We are fighting for the Almighty Orgasm and another PlayStation 3. And gas for the SUV.
The global “war on terror” represents the Bush administration’s effort to do just that-to change the way that they live. “They,” of course, are the 1.4 billion Muslims who inhabit an arc stretching from North Africa to Southeast Asia.
The overarching strategic aim of that war is to eliminate the Islamist threat by pacifying the Islamic world, with particular attention given to the energy-rich Persian Gulf. Pacification implies not only bringing Muslims into compliance with American norms. It also requires the establishment of unassailable American hegemony, affirming the superiority of U.S. power beyond the shadow of doubt and thereby deterring attempts to defy those norms. Hegemony means presence, evidenced by the proliferation of U.S. military bases throughout strategically critical regions of the Islamic world. Seen in relation to our own history, the global “war on terror” signifies the latest phase in an expansionist project that is now three centuries old.

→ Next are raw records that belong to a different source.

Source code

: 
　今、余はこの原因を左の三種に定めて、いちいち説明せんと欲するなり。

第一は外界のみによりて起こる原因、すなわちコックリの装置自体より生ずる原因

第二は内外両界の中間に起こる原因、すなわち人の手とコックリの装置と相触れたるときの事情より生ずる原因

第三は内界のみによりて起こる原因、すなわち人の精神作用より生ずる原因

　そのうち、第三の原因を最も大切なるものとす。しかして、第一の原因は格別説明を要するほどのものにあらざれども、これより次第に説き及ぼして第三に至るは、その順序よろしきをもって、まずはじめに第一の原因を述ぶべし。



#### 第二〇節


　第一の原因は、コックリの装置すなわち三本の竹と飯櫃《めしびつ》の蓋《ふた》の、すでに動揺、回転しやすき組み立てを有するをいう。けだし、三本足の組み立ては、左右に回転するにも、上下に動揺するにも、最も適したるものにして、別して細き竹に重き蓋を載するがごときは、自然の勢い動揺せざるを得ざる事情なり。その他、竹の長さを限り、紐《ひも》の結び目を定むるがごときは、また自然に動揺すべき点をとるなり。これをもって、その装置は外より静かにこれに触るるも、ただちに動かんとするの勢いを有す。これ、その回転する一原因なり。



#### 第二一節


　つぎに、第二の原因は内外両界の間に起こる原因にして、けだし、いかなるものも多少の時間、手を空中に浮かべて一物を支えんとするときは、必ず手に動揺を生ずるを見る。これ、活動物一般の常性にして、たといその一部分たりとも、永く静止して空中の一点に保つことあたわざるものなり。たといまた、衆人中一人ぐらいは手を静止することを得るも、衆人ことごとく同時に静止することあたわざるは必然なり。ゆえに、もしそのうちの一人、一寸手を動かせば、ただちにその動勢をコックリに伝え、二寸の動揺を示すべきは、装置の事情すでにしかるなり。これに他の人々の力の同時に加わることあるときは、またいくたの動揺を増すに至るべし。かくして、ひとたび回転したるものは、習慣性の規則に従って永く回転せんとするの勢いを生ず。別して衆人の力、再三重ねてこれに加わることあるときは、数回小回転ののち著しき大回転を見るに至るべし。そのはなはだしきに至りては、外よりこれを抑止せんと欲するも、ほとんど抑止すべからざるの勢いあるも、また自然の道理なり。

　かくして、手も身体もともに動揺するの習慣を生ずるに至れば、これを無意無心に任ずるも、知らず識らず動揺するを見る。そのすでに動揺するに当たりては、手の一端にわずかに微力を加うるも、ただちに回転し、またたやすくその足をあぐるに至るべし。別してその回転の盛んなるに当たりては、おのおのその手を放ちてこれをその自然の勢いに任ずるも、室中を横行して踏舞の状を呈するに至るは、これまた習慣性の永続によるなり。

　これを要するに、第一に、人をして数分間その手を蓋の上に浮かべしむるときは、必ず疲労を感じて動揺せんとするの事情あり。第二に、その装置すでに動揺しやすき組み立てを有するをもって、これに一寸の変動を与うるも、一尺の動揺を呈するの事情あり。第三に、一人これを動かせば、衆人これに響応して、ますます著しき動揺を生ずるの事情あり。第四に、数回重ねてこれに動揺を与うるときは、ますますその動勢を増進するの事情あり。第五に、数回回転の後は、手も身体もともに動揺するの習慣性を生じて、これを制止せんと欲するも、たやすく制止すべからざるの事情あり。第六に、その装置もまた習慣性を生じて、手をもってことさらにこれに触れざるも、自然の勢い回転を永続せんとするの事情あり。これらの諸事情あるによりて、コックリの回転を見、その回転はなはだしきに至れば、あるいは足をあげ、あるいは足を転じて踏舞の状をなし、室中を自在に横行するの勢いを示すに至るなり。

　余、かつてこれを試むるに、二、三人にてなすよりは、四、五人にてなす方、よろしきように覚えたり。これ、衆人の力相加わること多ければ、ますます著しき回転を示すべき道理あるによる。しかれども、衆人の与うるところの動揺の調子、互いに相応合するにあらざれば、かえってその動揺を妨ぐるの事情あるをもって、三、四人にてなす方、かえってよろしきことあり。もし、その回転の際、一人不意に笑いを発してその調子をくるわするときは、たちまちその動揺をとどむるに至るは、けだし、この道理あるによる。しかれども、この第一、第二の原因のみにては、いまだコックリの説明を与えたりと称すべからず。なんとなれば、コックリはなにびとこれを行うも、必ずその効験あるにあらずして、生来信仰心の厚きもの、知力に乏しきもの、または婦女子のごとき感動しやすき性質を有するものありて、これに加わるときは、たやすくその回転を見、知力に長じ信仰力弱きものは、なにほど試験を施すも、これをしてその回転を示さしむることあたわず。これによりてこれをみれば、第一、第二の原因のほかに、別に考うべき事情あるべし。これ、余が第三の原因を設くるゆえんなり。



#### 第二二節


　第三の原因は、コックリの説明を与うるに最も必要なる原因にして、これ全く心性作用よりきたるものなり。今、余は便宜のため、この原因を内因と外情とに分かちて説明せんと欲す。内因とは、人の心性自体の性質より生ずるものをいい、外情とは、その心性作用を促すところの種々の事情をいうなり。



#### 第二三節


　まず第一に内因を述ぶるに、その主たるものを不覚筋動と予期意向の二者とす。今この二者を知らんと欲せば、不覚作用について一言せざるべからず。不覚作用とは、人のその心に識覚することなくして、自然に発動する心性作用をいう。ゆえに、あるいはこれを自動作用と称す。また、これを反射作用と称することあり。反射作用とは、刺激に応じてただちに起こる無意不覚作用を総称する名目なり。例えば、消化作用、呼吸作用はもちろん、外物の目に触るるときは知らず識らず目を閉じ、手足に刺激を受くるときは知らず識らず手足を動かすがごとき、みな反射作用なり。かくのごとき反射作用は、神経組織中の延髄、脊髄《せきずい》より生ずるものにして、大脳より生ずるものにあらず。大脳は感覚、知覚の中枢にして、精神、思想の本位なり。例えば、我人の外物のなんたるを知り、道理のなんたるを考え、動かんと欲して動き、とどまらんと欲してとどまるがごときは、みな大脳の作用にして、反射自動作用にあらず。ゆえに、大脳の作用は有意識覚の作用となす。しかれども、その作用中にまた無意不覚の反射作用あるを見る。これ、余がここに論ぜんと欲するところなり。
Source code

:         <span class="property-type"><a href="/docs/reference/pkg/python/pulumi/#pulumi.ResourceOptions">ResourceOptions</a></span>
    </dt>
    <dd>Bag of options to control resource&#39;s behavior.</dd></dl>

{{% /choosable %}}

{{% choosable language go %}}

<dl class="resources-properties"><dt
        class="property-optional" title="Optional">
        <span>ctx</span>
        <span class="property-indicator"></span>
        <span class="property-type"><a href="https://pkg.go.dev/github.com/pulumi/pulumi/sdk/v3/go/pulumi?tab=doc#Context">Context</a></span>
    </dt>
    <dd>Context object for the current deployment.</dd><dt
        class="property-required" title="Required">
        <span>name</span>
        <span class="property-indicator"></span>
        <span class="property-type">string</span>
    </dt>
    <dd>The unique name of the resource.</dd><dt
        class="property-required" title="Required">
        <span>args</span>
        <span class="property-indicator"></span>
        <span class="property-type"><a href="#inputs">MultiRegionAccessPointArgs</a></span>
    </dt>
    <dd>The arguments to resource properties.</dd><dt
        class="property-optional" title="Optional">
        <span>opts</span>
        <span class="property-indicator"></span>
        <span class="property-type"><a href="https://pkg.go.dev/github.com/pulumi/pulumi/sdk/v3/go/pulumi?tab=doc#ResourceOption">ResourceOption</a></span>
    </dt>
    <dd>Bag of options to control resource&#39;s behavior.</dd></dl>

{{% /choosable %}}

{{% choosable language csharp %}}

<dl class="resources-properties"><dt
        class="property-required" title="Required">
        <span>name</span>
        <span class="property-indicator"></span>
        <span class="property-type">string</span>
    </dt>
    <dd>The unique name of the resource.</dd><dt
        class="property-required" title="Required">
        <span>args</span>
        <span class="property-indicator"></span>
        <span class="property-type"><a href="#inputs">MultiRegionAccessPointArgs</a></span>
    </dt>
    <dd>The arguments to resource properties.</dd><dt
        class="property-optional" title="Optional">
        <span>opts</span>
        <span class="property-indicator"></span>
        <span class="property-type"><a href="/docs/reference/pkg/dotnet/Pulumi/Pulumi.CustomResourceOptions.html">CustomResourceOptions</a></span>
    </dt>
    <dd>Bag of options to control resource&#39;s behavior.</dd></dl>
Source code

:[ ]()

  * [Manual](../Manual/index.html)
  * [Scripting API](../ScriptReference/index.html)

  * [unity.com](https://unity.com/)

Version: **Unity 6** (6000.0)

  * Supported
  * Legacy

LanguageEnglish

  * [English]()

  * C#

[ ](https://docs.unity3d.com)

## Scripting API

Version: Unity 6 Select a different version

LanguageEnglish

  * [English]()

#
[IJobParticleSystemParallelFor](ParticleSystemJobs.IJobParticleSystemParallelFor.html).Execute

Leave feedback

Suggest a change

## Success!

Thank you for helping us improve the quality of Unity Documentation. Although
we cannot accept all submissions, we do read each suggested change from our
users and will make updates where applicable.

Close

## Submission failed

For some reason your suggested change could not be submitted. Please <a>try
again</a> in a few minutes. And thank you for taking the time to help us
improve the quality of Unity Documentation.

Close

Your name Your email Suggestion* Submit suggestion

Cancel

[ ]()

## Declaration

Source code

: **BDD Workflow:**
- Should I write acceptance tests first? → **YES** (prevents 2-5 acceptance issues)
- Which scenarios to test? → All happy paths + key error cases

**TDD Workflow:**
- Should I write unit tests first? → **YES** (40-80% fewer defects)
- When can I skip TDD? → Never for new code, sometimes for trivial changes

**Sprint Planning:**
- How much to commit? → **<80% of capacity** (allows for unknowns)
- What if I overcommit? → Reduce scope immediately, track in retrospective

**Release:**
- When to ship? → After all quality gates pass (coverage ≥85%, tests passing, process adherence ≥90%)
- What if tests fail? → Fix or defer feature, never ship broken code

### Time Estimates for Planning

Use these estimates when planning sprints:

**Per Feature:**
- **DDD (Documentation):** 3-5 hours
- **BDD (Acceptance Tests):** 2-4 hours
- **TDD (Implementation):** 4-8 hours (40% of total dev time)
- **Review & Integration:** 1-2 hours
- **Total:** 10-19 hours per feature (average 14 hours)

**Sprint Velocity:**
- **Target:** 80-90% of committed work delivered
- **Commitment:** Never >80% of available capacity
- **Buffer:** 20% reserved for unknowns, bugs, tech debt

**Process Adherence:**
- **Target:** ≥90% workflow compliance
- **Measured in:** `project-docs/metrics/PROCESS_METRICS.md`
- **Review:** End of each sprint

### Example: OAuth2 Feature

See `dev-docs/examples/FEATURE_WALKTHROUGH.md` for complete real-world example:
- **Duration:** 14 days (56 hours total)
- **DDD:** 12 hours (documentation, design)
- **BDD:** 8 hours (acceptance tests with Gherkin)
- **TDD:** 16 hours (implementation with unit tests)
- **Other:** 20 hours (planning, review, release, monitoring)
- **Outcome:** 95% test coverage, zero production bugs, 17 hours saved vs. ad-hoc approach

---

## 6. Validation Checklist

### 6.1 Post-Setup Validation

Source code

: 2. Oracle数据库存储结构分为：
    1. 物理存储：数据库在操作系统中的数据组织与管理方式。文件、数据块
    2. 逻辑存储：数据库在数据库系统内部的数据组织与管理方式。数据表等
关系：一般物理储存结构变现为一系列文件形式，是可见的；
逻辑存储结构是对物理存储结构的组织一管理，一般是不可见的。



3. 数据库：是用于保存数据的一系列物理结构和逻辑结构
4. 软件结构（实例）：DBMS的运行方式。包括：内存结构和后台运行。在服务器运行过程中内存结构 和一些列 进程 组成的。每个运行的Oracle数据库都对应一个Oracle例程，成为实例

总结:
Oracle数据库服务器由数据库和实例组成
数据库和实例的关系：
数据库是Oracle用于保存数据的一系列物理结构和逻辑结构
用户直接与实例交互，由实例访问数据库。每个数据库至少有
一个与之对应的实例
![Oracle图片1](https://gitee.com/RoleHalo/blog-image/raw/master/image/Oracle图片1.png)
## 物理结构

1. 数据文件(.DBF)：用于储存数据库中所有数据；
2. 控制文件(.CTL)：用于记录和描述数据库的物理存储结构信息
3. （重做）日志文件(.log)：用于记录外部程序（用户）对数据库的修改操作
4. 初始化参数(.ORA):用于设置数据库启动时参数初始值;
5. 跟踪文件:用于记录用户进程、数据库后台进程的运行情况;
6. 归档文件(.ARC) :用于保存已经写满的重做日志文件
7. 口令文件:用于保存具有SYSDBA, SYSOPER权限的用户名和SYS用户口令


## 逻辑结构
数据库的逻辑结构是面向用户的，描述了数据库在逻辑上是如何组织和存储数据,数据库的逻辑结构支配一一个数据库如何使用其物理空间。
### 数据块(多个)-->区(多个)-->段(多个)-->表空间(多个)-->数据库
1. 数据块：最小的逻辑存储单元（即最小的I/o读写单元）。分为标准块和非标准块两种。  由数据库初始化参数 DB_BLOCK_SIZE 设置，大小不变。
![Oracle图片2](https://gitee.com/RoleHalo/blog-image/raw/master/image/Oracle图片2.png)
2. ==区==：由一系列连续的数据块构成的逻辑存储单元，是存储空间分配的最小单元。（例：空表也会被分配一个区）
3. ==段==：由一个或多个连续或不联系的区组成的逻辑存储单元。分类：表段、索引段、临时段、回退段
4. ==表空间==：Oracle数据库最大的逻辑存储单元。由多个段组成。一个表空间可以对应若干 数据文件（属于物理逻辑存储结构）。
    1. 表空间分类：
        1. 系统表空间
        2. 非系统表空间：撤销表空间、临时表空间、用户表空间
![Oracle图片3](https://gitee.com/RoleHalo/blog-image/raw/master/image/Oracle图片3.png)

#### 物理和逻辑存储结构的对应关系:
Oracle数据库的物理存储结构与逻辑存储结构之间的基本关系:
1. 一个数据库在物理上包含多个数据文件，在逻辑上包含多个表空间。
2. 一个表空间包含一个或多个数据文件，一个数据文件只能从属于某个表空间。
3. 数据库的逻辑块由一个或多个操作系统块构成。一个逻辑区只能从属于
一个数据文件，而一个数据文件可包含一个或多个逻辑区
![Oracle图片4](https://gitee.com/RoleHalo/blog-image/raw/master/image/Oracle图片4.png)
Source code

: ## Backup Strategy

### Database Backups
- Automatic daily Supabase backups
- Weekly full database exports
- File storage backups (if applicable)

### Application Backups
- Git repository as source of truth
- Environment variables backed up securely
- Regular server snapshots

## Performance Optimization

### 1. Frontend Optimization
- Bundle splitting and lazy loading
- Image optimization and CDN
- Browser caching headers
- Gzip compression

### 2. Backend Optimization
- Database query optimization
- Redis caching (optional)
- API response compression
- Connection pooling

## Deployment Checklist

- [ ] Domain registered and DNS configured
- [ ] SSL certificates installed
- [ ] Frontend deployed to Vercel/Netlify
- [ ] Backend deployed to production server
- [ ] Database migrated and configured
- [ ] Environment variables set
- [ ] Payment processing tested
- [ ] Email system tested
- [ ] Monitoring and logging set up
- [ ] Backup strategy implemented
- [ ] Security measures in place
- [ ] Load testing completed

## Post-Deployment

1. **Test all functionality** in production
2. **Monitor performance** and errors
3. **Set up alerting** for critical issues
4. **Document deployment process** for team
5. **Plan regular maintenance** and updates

This effort to pacify Islam has foundered in Iraq. The Bush administration’s determination to change the way Iraqis live has landed us in a quagmire. Today the debate over how to salvage something positive from the Iraq debacle consumes the foreign-policy apparatus. Just beyond lie concerns about how events in Iraq are affecting the overall “war on terror.” Expressing confidence that all will come out well, President Bush insists that historians will eventually see the controversies surrounding his Iraq policy as little more than a comma.
Rather than seeing Iraq as a comma, we ought to view it as a question mark. The question posed, incorporating but also transcending the larger “war on terror,” is this: Are ongoing efforts to “change the way that they live” securing or further distorting the American way of life? To put it another way, will the further expansion of American dominion abroad enhance the freedom we profess to value? Or have we now reached a point where expansion merely postpones and even exacerbates an inevitable reckoning
with the cultural and economic contradictions to which our pursuit of freedom has given rise?